» **Things to do**:
(1) Transcribe the part of the article on spiritual warfare starting with "Our Fight Is" and going on through "(Ephesians 6:12, ESV)".
(2) In one to three sentences, explain why the article on spiritual warfare says the struggle described in Ephesians 6:12 is not a distant, detached conflict.
(3) For each statement below, say whether it agrees with the article on spiritual warfare, answering yes or no and quoting the words from the article that decide it. (a) The term "red herring" reportedly comes from training hunting dogs with the scent of a smoked fish. (b) God's sovereignty is confined to the land of Israel. (c) Paul wrote Romans 13:1 to the church in Corinth.

» **Provided text**:
^^^^^^^^^^^^^^^^

We are at war. It’s not cultural. It’s Spiritual.

Every headline, every social media feed, every heated conversation screams it. We are told to choose a side, dig in, and fight. The battle lines are drawn over politics, social issues, and race. The world demands our outrage, our allegiance, and our energy in this relentless culture war.

But what if this war is a grand deception? What if the enemy has masterfully created a noisy, earthly battlefield to distract us from the real, eternal war for souls? The Bible is clear that our primary calling is not cultural victory but spiritual warfare, and Satan’s greatest triumph is to pit us against one another while the kingdom of darkness advances unnoticed.

Beware of the Enemy’s Red Herring

In logic and debate, a “red herring” is a fallacy where an irrelevant topic is introduced to divert attention from the original issue. The term reportedly comes from the old practice of using the pungent scent of a smoked fish to train hunting dogs to follow a true scent without being diverted. A red herring is a distraction designed to make you lose the trail.

Satan is an expert at using red herrings against the Church. The true trail—the primary mission we are commanded to follow—is the Great Commission, the proclamation of the gospel, and the spiritual battle for eternal souls. But the enemy relentlessly drags the emotionally-charged scent of the culture war across our path. Racial animosity, political outrage, and denominational discord are the red herrings of our time.

They are designed to exhaust our energy, misdirect our focus, and ensure we are chasing lesser things while the souls of men and women hang in the balance.

Our Fight Is Not Against Flesh and Blood

Before we can fight effectively, we must correctly identify our enemy. The Apostle Paul, under the inspiration of the Holy Spirit, gives us our marching orders and identifies the real foe with clarity:

“For we do not wrestle against flesh and blood, but against the rulers, against the authorities, against the cosmic powers over this present darkness, against the spiritual forces of evil in the heavenly places.” (Ephesians 6:12, ESV)

Our struggle is not with a political party, a different demographic, or a person with whom we disagree. Our opponent is a spiritual hierarchy of evil, commanded by Satan himself. The Greek word for “wrestle” here is pálē (πάλη), which describes an intimate, hand-to-hand, personal struggle. This is not a distant, detached conflict. It is a close-quarters battle for our hearts, our families, our churches, and the souls of the lost.

God’s Authority in Every Nation

A common temptation for the modern believer is to relegate the Bible’s teachings on nations and rulers to the ancient land of Israel, as if they were historical relics. We may think that because we do not live in that specific biblical location, God’s biblical and political involvement is non-existent or somehow diminished today. This is a dangerous falsehood that breeds either political idolatry or fearful apathy.

The Word of God is clear: His sovereignty is not limited by geography or time. The Apostle Paul, writing to the church in Rome—the heart of a pagan empire—declared a timeless truth:

“Let every person be subject to the governing authorities. For there is no authority except from God, and those that exist have been instituted by God.” (Romans 13:1, ESV)

^^^^^^^^^^^^^^^^

» **Pixel coordinate lines**:
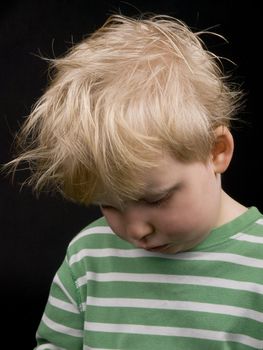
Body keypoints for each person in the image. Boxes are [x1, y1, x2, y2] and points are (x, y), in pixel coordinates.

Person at [6, 13, 263, 350]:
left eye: (155, 199)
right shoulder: (88, 257)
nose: (135, 230)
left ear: (216, 151)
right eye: (109, 205)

^^^^^^^^^^^^^^^^

» **Per-task outputs**:
(1)
Our Fight Is Not Against Flesh and Blood

Before we can fight effectively, we must correctly identify our enemy. The Apostle Paul, under the inspiration of the Holy Spirit, gives us our marching orders and identifies the real foe with clarity:

“For we do not wrestle against flesh and blood, but against the rulers, against the authorities, against the cosmic powers over this present darkness, against the spiritual forces of evil in the heavenly places.” (Ephesians 6:12, ESV)

(2) The Greek word for "wrestle" in that verse is pálē, which describes an intimate, hand-to-hand, personal struggle. For that reason the article calls it a close-quarters battle for our hearts, our families, our churches, and the souls of the lost.

(3)
(a) Yes: "The term reportedly comes from the old practice of using the pungent scent of a smoked fish to train hunting dogs to follow a true scent without being diverted."
(b) No: "His sovereignty is not limited by geography or time."
(c) No: "The Apostle Paul, writing to the church in Rome—the heart of a pagan empire—declared a timeless truth"